Shirobon
The Arcade Dream

Shirobon es el nombre artístico de Mikey Cordedda, un joven productor londinense apasionado por las sonoridades 8bit y chiptune. En sus temas y sets, además de su ordenador y sintetizadores, nunca falta una Game Boy. Shirobon experimenta con melodías y sintetizadores de los 80 que se mezclan con notas de videoconsola y ritmos frenéticos que, a la vez, lo aproximan al universo de los 90.

Portada de Disco, 2014. Digital. 12”

Cuando Mikey me contactó por primera vez, él había visto mi trabajo y quería que le hiciese el artwork del disco que estaba a punto de sacar, The Arcade Dream, yo diría que su trabajo dónde mejor se aprecia esa fusión de estilos.

Por aquel momento, yo estaba intentando dar un enfoque distinto a mis ilustraciones: me interesaba mantener el punto 80s y nostálgico, pero me apetecía trabajarlo des de una óptica más pop, fresca y desenfadada.

Así que le propuse trabajar en esa línea, que además cuajaba muy bien con el disco que él sacaba, por la mezcla de ingredientes de géneros distintos que mencionaba antes.

Referencias

En ese sentido, un referente claro en todos mis trabajos es Robert Abel, por su visión de la composición, el tratamiento del color, su universo visual y gráfica impecable. Considero que su estilo se podría llevar perfectamente a la actualidad y no perdería la frescura que tenía en los 80.
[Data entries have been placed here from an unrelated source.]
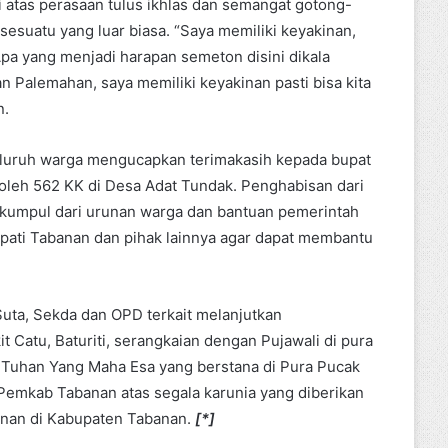
 atas perasaan tulus ikhlas dan semangat gotong-
sesuatu yang luar biasa. “Saya memiliki keyakinan,
. Apa yang menjadi harapan semeton disini dikala
Palemahan, saya memiliki keyakinan pasti bisa kita
n.
seluruh warga mengucapkan terimakasih kepada bupat
 oleh 562 KK di Desa Adat Tundak. Penghabisan dari
terkumpul dari urunan warga dan bantuan pemerintah
upati Tabanan dan pihak lainnya agar dapat membantu
uta, Sekda dan OPD terkait melanjutkan
Catu, Baturiti, serangkaian dengan Pujawali di pura
 Tuhan Yang Maha Esa yang berstana di Pura Pucak
 Pemkab Tabanan atas segala karunia yang diberikan
nan di Kabupaten Tabanan.
[*]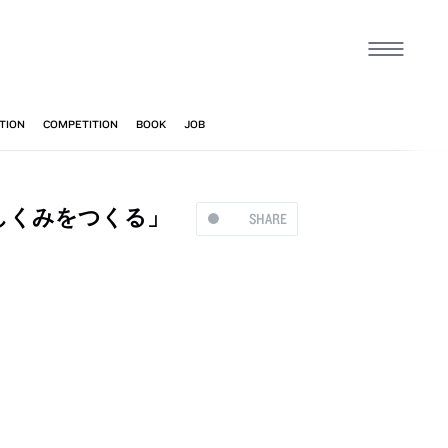
るしくみをつくる」
SHARE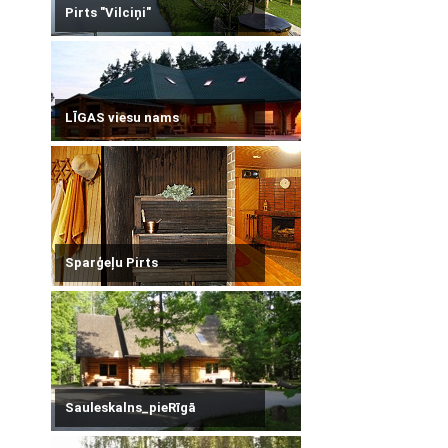
Pirts "Vilciņi"
LĪGAS viesu nams
Sparģeļu Pirts
Sauleskalns_pieRīgā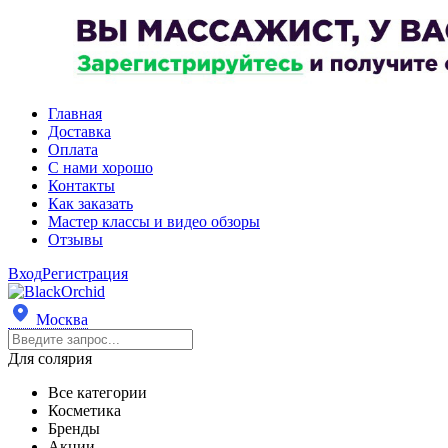
Главная
Доставка
Оплата
С нами хорошо
Контакты
Как заказать
Мастер классы и видео обзоры
Отзывы
Вход
Регистрация
Москва
Для солярия
Все категории
Косметика
Бренды
Акции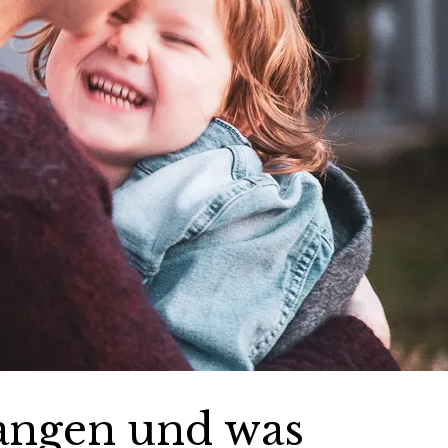
angen und was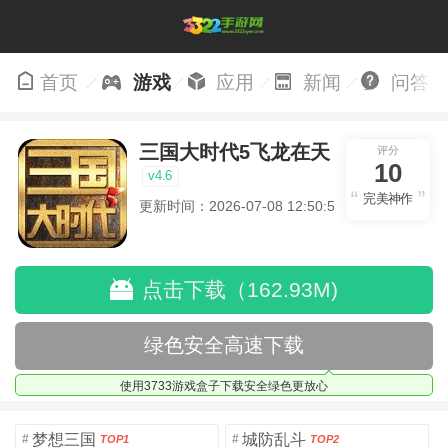
首页
游戏
应用
新闻
问答
三国大时代5飞龙在天
评分
10
v4.6
完美神作
更新时间：2026-07-08 12:50:52
点击下载（162.93M)
绿色安全高速下载
使用3733游戏盒子下载安全绿色更放心
梦想三国
城防乱斗
#
#
TOP1
TOP2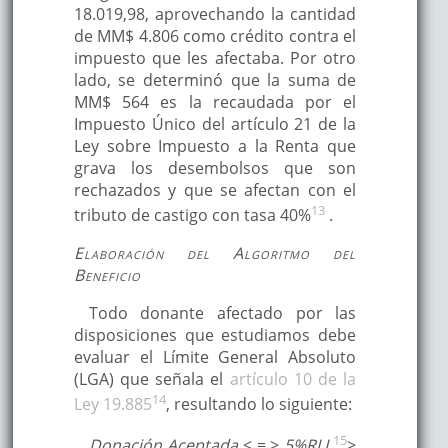
18.019,98, aprovechando la cantidad
de MM$ 4.806 como crédito contra el
impuesto que les afectaba. Por otro
lado, se determinó que la suma de
MM$ 564 es la recaudada por el
Impuesto Único del artículo 21 de la
Ley sobre Impuesto a la Renta que
grava los desembolsos que son
rechazados y que se afectan con el
13
tributo de castigo con tasa 40%
.
Elaboración del Algoritmo del
Beneficio
Todo donante afectado por las
disposiciones que estudiamos debe
evaluar el Límite General Absoluto
(LGA) que señala el
artículo 10 de la
14
Ley 19.885
, resultando lo siguiente:
15
Donación Aceptada
< = >
5%RLI
>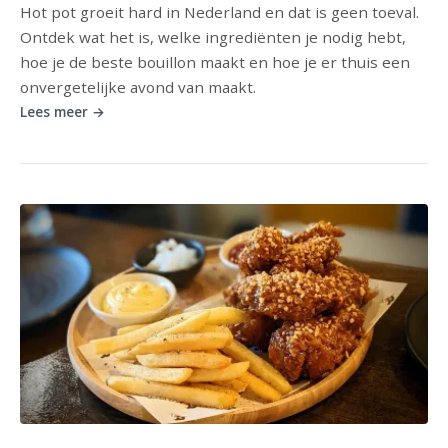
Hot pot groeit hard in Nederland en dat is geen toeval.
Ontdek wat het is, welke ingrediënten je nodig hebt,
hoe je de beste bouillon maakt en hoe je er thuis een
onvergetelijke avond van maakt.
Lees meer →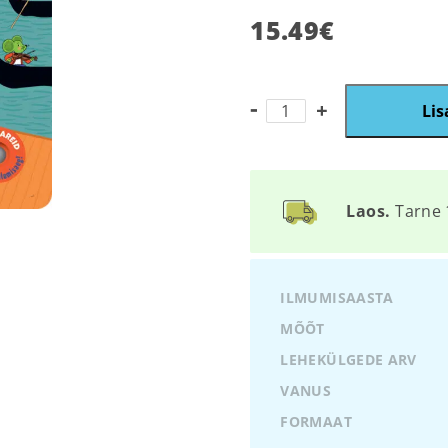
15.49
€
Minu
Lis
klassikalise
muusika.
VIVALDI
kogus
Laos.
Tarne 
ILMUMISAASTA
MÕÕT
LEHEKÜLGEDE ARV
VANUS
FORMAAT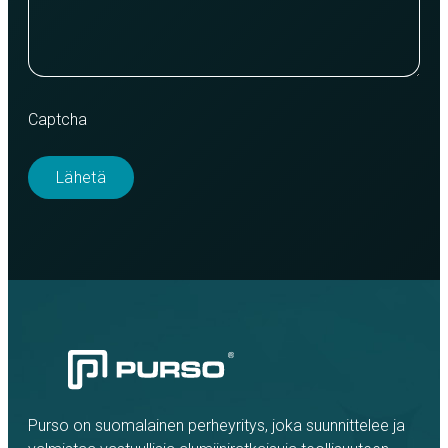
Captcha
Purso on suomalainen perheyritys, joka suunnittelee ja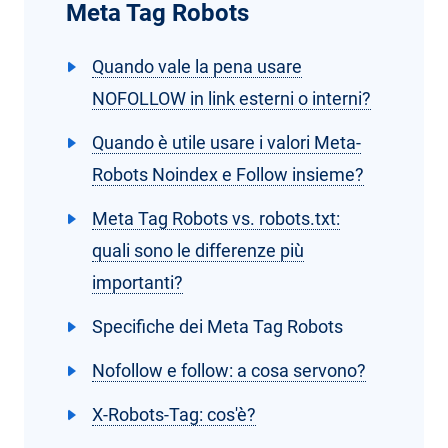
Meta Tag Robots
Quando vale la pena usare
NOFOLLOW in link esterni o interni?
Quando è utile usare i valori Meta-
Robots Noindex e Follow insieme?
Meta Tag Robots vs. robots.txt:
quali sono le differenze più
importanti?
Specifiche dei Meta Tag Robots
Nofollow e follow: a cosa servono?
X-Robots-Tag: cos'è?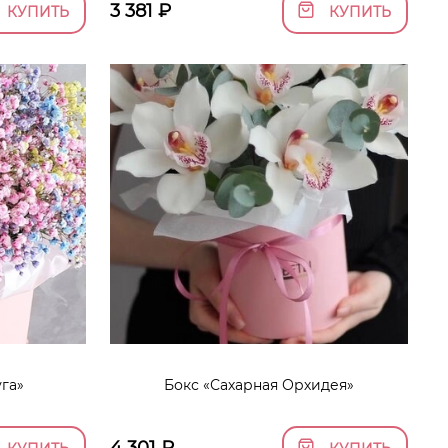
3 381
₽
КУПИТЬ
КУПИТЬ
га»
Бокс «Сахарная Орхидея»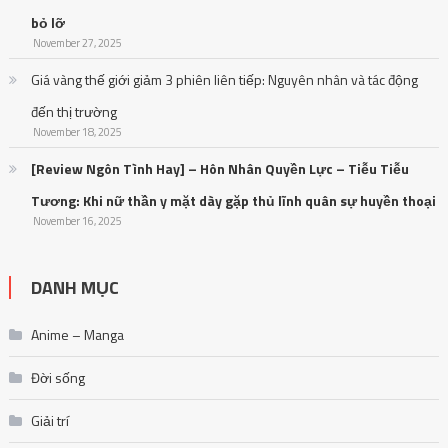
bỏ lỡ
November 27, 2025
Giá vàng thế giới giảm 3 phiên liên tiếp: Nguyên nhân và tác động
đến thị trường
November 18, 2025
[Review Ngôn Tình Hay] – Hôn Nhân Quyền Lực – Tiễu Tiễu
Tương: Khi nữ thần y mặt dày gặp thủ lĩnh quân sự huyền thoại
November 16, 2025
DANH MỤC
Anime – Manga
Đời sống
Giải trí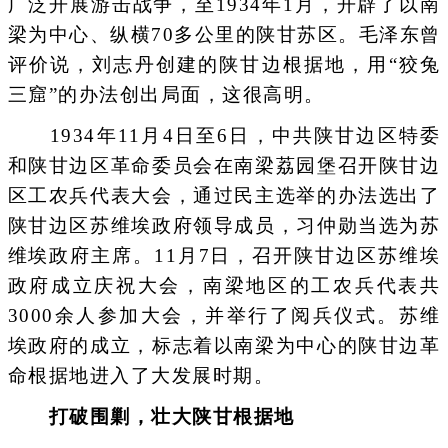
广泛开展游击战争，至1934年1月，开辟了以南
梁为中心、纵横70多公里的陕甘苏区。毛泽东曾
评价说，刘志丹创建的陕甘边根据地，用“狡兔
三窟”的办法创出局面，这很高明。
1934年11月4日至6日，中共陕甘边区特委
和陕甘边区革命委员会在南梁荔园堡召开陕甘边
区工农兵代表大会，通过民主选举的办法选出了
陕甘边区苏维埃政府领导成员，习仲勋当选为苏
维埃政府主席。11月7日，召开陕甘边区苏维埃
政府成立庆祝大会，南梁地区的工农兵代表共
3000余人参加大会，并举行了阅兵仪式。苏维
埃政府的成立，标志着以南梁为中心的陕甘边革
命根据地进入了大发展时期。
打破围剿，壮大陕甘根据地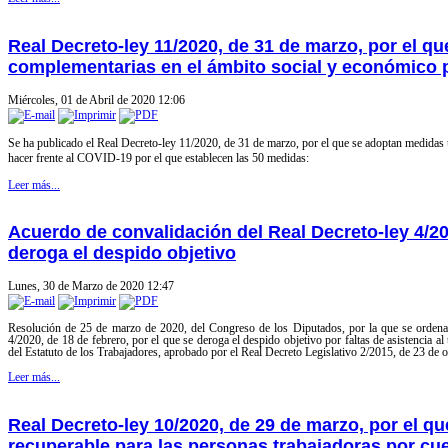
Real Decreto-ley 11/2020, de 31 de marzo, por el 
complementarias en el ámbito social y económico p
Miércoles, 01 de Abril de 2020 12:06
Se ha publicado el
Real Decreto-ley 11/2020, de 31 de marzo, por el que se adoptan medidas 
hacer frente al COVID-19 por el que establecen las 50 medidas:
Leer más...
Acuerdo de convalidación del Real Decreto-ley 4/202
deroga el despido objetivo
Lunes, 30 de Marzo de 2020 12:47
Resolución de 25 de marzo de 2020, del Congreso de los Diputados, por la que se ordena 
4/2020, de 18 de febrero, por el que se deroga el despido objetivo por faltas de asistencia al 
del Estatuto de los Trabajadores, aprobado por el Real Decreto Legislativo 2/2015, de 23 de o
Leer más...
Real Decreto-ley 10/2020, de 29 de marzo, por el qu
recuperable para las personas trabajadoras por cue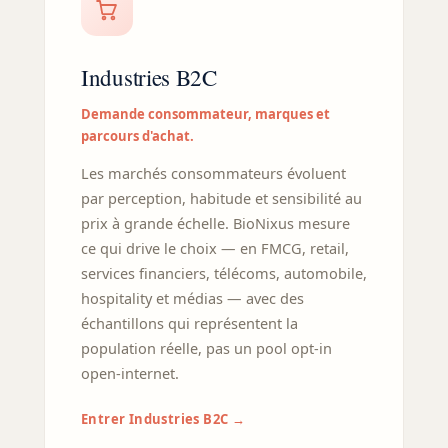
Industries B2C
Demande consommateur, marques et
parcours d'achat.
Les marchés consommateurs évoluent
par perception, habitude et sensibilité au
prix à grande échelle. BioNixus mesure
ce qui drive le choix — en FMCG, retail,
services financiers, télécoms, automobile,
hospitality et médias — avec des
échantillons qui représentent la
population réelle, pas un pool opt-in
open-internet.
Entrer Industries B2C →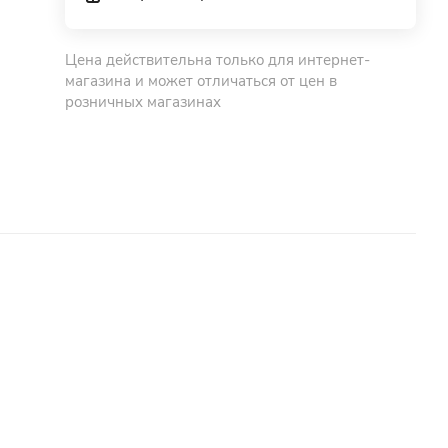
Цена действительна только для интернет-
магазина и может отличаться от цен в
розничных магазинах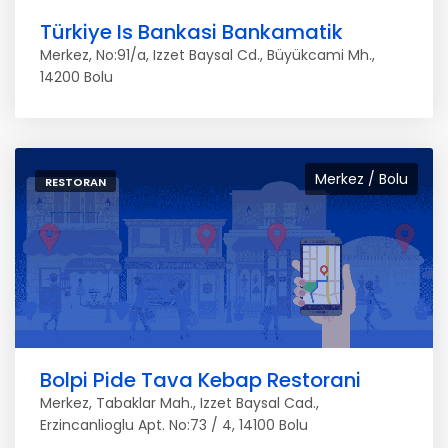
Türkiye Is Bankasi Bankamatik
Merkez, No:91/a, Izzet Baysal Cd., Büyükcami Mh.,
14200 Bolu
Merkez / Bolu
RESTORAN
Bolpi Pide Tava Kebap Restorani
Merkez, Tabaklar Mah., Izzet Baysal Cad.,
Erzincanlioglu Apt. No:73 / 4, 14100 Bolu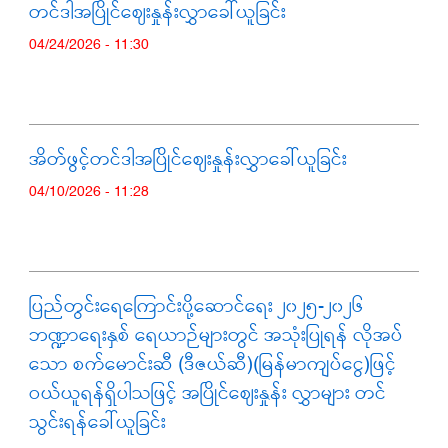
တင်ဒါအပြိုင်ဈေးနှုန်းလွှာခေါ်ယူခြင်း
04/24/2026 - 11:30
အိတ်ဖွင့်တင်ဒါအပြိုင်ဈေးနှုန်းလွှာခေါ်ယူခြင်း
04/10/2026 - 11:28
ပြည်တွင်းရေကြောင်းပို့ဆောင်ရေး ၂၀၂၅-၂၀၂၆
ဘဏ္ဍာရေးနှစ် ရေယာဉ်များတွင် အသုံးပြုရန် လိုအပ်
သော စက်မောင်းဆီ (ဒီဇယ်ဆီ)(မြန်မာကျပ်ငွေ)ဖြင့်
ဝယ်ယူရန်ရှိပါသဖြင့် အပြိုင်ဈေးနှုန်း လွှာများ တင်
သွင်းရန်ခေါ်ယူခြင်း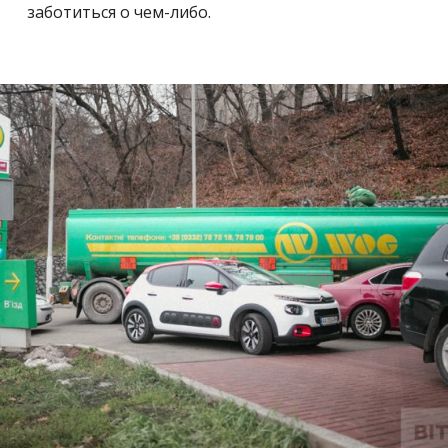
заботиться о чем-либо.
Así que, teniendo en cuenta ese background, empecé a esbozar ideas. Mikey tenía claro que quería que apareciera una máquina recreativa; fue la única directriz que me dio. Tras esbozar varias ideas y estudiar previamente la composición, empecé a trabajarlo digitalmente. Fue una ilustración con un trabajo de depuración constante: había muchas posibles ideas y elementos que quería meter, pero al final opté por dejar sólo lo imprescindible.

Para la contra, quería algo sencillo y muy limpio a nivel de composición. Me gustaba la idea del individuo frente a la inmensidad y belleza de un espacio/paisaje, que además ayudaba a darle el puntito épico al asunto. La contra, además, acabó teniendo versión gif.

Shirobon
Infinity

En el último trabajo de Shirobon, Infinity, Mikey volvió a sus raíces: todo volvía a sonar mucho chiptune que en el anterior disco y, aunque sigue ahí, el punto 80s se diluía bastante más que en este caso.

En esta ocasión, él me dio carta blanca para hacer lo que quisiera. Pero desde un principio tuvimos claro que ese cambio sonoro tenía que verse reflejado en el artwork del disco: buscar algo más actual, más directo, pero sin perder algunos de los ingredientes clave, como el punto nostálgico, épico y fantástico.

Quería trabajar con un solo elemento, que simbolizara la idea de “infinito”; ese elemento sería el protagonista de la portada. Con lo cual, tenía muy claro que prescindiría de fondos y de escenarios para buscar algo mucho más limpio y directo que en el anterior disco. Tras un buen brainstorming, llegué a la conclusión que el pegaso era una buena forma de expresar la infinidad (al tratarse de un ser immortal) y además le añadía el punto de fantasía que en este proyecto se requería.

Referencias

Decidí, finalmente, convertir el pegaso en una especie de recipiente que guarda una escena: un personaje que avanza hacia el horizonte, en busca de una nueva aventura. De esa forma, conectaba un poco mejor con el universo que había trabajado anteriormente en The Arcade Dream. Para la contra, nuevamente, seguí la misma fórmula, que en el primer disco.

A nivel estético, el color tenía que ser muy importante, al igual que la técnica. Me inspiré en series de animación de principios de los 90 y en algunos artistas de los 80s que tenían una técnica característica, como Stanislaw Fernandes, artista que me fascina totalmente.